Work to complete:
Repeat the stretch of the listing below from the line containing "left elbow: (228, 466, 0)" through the line containing "right elbow: (547, 407, -6)", switching every "left shoulder" to "L shoulder" and leaving everything else unchanged.

Supplied information:

┄┄┄┄┄┄

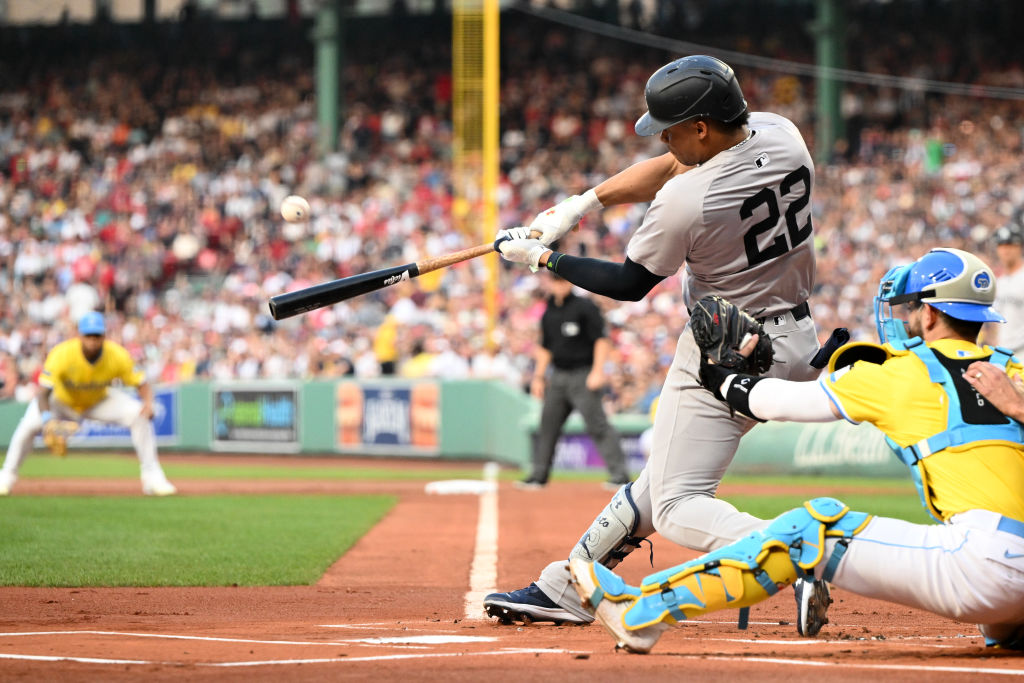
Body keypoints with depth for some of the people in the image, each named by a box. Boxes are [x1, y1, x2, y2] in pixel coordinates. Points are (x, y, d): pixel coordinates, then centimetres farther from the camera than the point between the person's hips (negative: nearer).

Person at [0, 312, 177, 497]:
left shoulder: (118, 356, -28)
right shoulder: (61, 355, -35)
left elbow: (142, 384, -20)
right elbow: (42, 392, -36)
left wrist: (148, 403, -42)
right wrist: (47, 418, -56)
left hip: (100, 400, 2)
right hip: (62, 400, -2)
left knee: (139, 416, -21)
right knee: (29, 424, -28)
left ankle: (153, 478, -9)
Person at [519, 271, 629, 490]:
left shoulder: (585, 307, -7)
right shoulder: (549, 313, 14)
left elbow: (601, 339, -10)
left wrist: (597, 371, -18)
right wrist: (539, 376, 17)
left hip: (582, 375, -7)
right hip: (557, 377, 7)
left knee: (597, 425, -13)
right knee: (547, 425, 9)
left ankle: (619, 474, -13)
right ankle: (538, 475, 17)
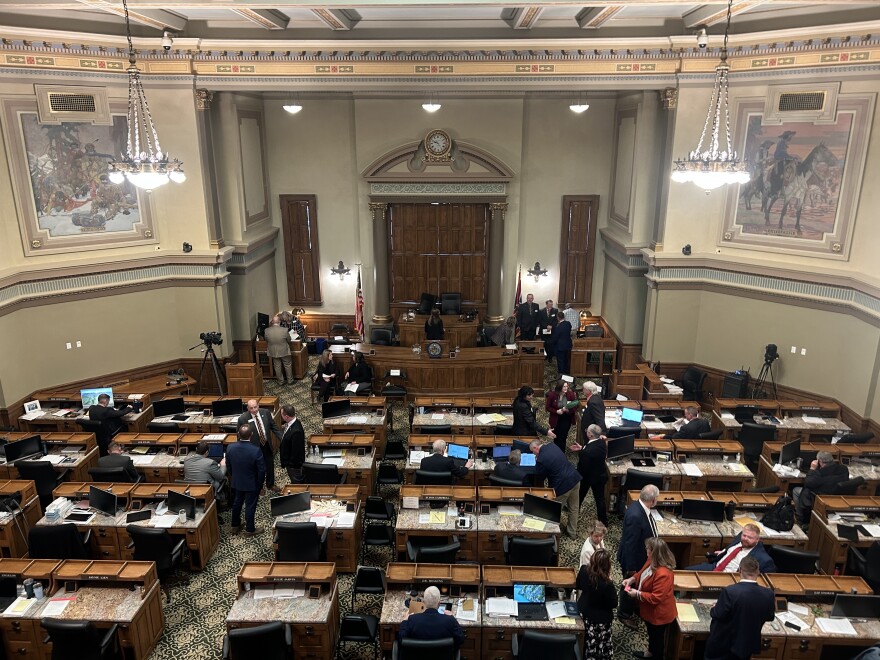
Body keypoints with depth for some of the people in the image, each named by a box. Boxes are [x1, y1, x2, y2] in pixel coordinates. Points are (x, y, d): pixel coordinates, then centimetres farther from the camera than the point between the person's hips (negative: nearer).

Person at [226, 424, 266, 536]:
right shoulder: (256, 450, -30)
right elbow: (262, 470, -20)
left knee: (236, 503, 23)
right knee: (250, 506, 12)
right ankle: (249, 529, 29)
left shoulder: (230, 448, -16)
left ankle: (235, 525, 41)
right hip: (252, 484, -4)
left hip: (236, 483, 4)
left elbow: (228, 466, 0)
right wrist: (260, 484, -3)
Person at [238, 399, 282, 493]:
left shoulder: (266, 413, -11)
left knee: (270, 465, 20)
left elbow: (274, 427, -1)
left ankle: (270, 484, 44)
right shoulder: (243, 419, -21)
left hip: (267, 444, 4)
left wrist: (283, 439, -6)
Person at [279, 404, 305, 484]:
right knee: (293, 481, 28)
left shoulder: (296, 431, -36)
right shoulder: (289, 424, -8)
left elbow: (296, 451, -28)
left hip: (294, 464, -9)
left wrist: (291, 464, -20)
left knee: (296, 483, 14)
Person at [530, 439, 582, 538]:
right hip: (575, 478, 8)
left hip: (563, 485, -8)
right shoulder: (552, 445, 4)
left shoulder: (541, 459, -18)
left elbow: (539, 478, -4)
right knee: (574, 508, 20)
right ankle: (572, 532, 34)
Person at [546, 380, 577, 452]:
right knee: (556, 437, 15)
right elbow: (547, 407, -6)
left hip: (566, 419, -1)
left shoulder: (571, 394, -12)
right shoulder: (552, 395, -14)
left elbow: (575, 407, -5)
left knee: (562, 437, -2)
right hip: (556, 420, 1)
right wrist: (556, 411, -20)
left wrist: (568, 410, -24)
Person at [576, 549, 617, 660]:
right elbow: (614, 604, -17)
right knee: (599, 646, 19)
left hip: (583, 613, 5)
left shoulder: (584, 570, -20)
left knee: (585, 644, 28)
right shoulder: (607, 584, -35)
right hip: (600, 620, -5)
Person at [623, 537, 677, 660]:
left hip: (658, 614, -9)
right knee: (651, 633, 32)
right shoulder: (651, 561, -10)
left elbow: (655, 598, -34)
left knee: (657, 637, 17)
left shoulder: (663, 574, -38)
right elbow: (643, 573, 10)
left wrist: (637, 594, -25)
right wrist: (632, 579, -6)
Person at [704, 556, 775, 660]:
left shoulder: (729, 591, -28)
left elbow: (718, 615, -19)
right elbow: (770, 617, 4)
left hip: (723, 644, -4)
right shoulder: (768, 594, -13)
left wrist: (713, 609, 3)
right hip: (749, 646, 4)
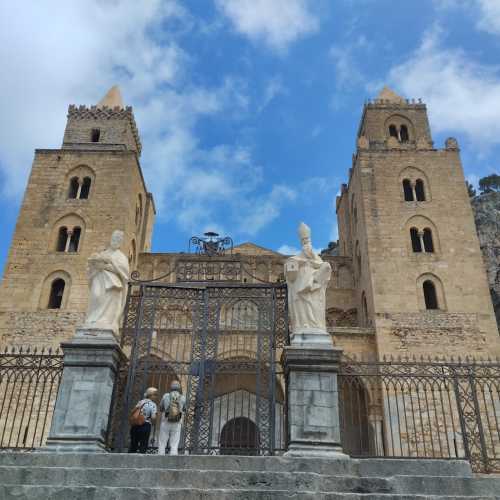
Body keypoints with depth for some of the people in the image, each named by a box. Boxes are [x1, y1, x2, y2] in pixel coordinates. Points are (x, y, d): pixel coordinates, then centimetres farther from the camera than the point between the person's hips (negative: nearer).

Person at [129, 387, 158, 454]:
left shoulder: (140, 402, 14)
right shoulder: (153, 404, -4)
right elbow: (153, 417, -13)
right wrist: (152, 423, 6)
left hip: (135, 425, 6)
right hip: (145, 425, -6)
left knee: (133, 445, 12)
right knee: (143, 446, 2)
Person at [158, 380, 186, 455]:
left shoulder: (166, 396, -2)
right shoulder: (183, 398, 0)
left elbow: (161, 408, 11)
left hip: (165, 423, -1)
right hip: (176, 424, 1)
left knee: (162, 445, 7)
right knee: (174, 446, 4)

┄┄┄┄┄┄

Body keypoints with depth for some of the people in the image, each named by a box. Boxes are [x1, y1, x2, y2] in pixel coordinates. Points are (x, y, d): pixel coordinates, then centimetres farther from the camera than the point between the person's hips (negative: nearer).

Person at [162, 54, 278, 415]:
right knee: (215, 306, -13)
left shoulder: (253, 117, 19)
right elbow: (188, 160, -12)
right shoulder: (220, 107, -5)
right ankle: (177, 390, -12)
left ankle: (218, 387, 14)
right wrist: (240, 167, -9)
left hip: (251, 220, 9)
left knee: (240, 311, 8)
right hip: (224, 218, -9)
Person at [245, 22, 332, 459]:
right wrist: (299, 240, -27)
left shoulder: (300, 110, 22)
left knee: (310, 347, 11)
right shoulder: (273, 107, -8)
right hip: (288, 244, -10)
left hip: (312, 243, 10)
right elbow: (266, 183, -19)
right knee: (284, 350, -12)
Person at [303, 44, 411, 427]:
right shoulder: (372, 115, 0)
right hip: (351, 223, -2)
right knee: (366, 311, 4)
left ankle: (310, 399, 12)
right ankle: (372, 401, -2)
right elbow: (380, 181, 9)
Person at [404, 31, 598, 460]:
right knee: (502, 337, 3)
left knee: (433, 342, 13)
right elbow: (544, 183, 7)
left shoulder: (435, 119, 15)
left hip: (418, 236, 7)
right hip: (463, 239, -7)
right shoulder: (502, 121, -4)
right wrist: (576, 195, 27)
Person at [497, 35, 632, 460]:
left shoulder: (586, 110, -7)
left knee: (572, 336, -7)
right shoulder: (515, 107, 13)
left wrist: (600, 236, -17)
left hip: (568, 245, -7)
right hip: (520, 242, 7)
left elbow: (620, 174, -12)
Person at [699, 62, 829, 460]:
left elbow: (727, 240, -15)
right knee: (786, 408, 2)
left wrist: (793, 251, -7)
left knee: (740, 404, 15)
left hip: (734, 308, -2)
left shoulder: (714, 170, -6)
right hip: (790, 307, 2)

┄┄┄┄┄┄

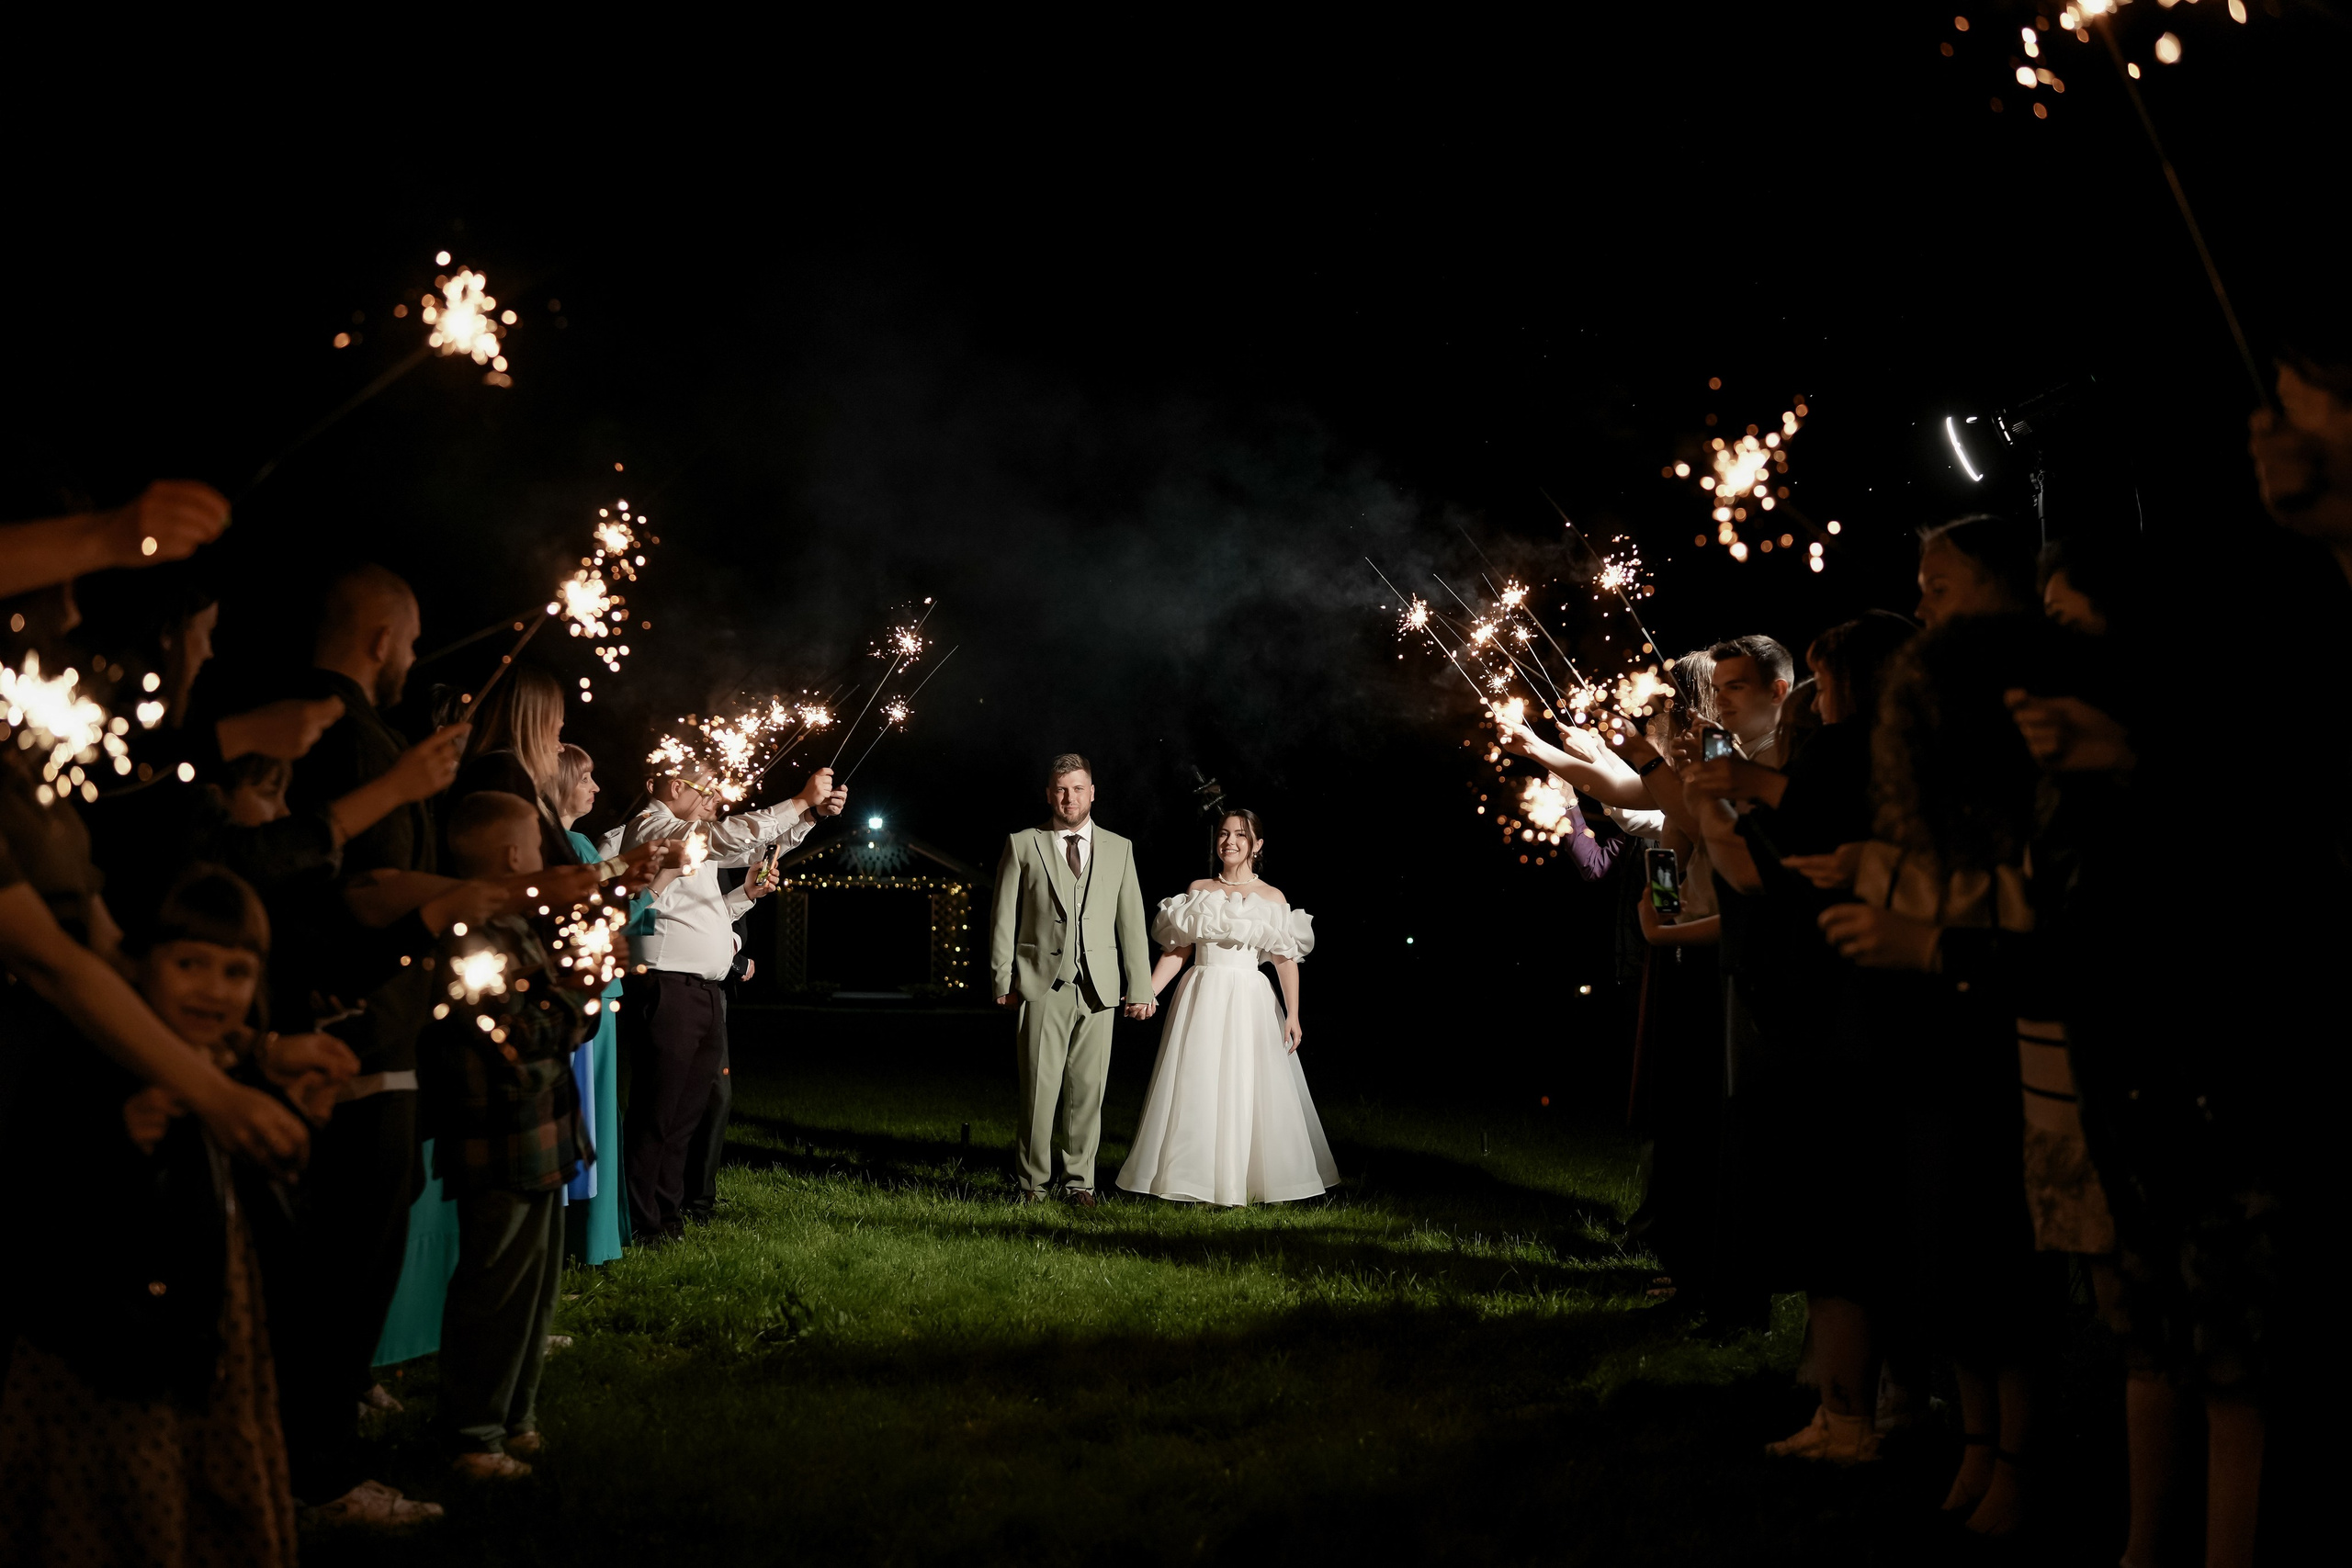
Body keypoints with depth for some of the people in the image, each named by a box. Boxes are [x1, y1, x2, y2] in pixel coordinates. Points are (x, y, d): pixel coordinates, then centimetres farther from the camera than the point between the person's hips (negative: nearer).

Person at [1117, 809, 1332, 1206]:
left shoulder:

┄┄┄┄┄┄

Answer space:
left elbow: (228, 466, 0)
right wrist: (260, 484, -3)
Person at [238, 399, 282, 493]:
L shoulder: (266, 413, -11)
left knee: (270, 465, 20)
left elbow: (274, 427, -1)
left ankle: (270, 484, 44)
right shoulder: (243, 419, -21)
left hip: (267, 444, 4)
left wrist: (283, 439, -6)
Person at [279, 404, 305, 484]:
right knee: (293, 481, 28)
L shoulder: (296, 431, -36)
right shoulder: (289, 424, -8)
left elbow: (296, 451, -28)
left hip: (294, 464, -9)
left wrist: (291, 464, -20)
left knee: (296, 483, 14)
Person at [530, 439, 582, 538]:
right hip: (575, 478, 8)
left hip: (563, 485, -8)
right shoulder: (552, 445, 4)
L shoulder: (541, 459, -18)
left elbow: (539, 478, -4)
right knee: (574, 508, 20)
right ankle: (572, 532, 34)
Person at [546, 380, 577, 452]:
right knee: (556, 437, 15)
right elbow: (547, 407, -6)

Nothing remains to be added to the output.